DIRECTIONS - Below are some entries. Repeat exactly the lines from the one with "index dip: (1112, 632)" through the one with "ring pip: (418, 340)", and only those.

RECORDS PROVIDED -

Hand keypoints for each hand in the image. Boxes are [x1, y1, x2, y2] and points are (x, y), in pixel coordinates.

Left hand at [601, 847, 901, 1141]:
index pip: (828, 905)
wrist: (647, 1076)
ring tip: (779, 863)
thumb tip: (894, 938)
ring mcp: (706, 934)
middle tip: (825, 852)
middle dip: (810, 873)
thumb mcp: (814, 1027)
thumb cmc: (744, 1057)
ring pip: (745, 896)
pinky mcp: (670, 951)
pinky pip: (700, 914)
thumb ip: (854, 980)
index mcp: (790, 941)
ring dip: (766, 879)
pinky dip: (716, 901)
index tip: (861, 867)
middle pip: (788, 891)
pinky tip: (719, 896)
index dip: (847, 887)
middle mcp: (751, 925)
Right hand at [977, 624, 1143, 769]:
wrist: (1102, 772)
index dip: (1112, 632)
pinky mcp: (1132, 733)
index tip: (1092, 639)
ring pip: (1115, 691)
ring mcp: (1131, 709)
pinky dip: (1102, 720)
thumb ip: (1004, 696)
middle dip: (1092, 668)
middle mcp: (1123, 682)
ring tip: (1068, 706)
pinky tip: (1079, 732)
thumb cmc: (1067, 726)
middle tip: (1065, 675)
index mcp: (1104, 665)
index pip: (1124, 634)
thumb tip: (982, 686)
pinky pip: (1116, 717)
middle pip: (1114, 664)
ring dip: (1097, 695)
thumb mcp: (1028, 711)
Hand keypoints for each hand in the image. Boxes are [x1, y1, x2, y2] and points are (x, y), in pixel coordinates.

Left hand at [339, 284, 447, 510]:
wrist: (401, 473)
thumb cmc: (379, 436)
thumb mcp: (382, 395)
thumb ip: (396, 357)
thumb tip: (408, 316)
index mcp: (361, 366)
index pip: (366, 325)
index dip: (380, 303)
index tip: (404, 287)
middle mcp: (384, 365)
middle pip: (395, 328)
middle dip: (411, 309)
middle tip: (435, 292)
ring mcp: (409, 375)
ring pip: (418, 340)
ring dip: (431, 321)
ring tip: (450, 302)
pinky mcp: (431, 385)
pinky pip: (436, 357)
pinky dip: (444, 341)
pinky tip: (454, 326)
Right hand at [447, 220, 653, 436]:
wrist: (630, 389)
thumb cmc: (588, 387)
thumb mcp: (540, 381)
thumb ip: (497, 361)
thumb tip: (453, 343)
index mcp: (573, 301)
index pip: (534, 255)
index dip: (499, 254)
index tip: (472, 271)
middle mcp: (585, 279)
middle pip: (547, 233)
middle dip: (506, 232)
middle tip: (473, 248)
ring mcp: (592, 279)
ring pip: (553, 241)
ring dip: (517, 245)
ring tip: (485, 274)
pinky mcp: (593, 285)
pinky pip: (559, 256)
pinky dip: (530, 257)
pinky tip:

WRITTEN ANSWER -
index dip: (1112, 632)
pinky mcp: (1132, 733)
index tip: (1092, 639)
ring pip: (1115, 691)
ring mcp: (1131, 709)
pinky dip: (1102, 720)
thumb ip: (1004, 696)
middle dip: (1092, 668)
middle mcp: (1123, 682)
ring tip: (1068, 706)
pinky tip: (1079, 732)
thumb cmc: (1067, 726)
middle tip: (1065, 675)
index mcp: (1104, 665)
index pip: (1124, 634)
thumb tip: (982, 686)
pinky pip: (1116, 717)
middle pip: (1114, 664)
ring dip: (1097, 695)
thumb mcp: (1028, 711)
Hand keypoints for each hand in the image. Boxes are [x1, y1, x2, y2] and points are (x, y), in pixel coordinates.

Left hand at [339, 284, 447, 510]:
wrist: (401, 473)
thumb cmc: (379, 436)
thumb mcp: (382, 395)
thumb ip: (396, 357)
thumb tip: (408, 316)
index mcp: (361, 366)
index pip: (366, 325)
index dip: (380, 303)
index tip: (404, 287)
middle mcp: (384, 365)
middle pip: (395, 328)
middle dip: (411, 309)
middle tip: (435, 292)
ring mcp: (409, 375)
ring pip: (418, 340)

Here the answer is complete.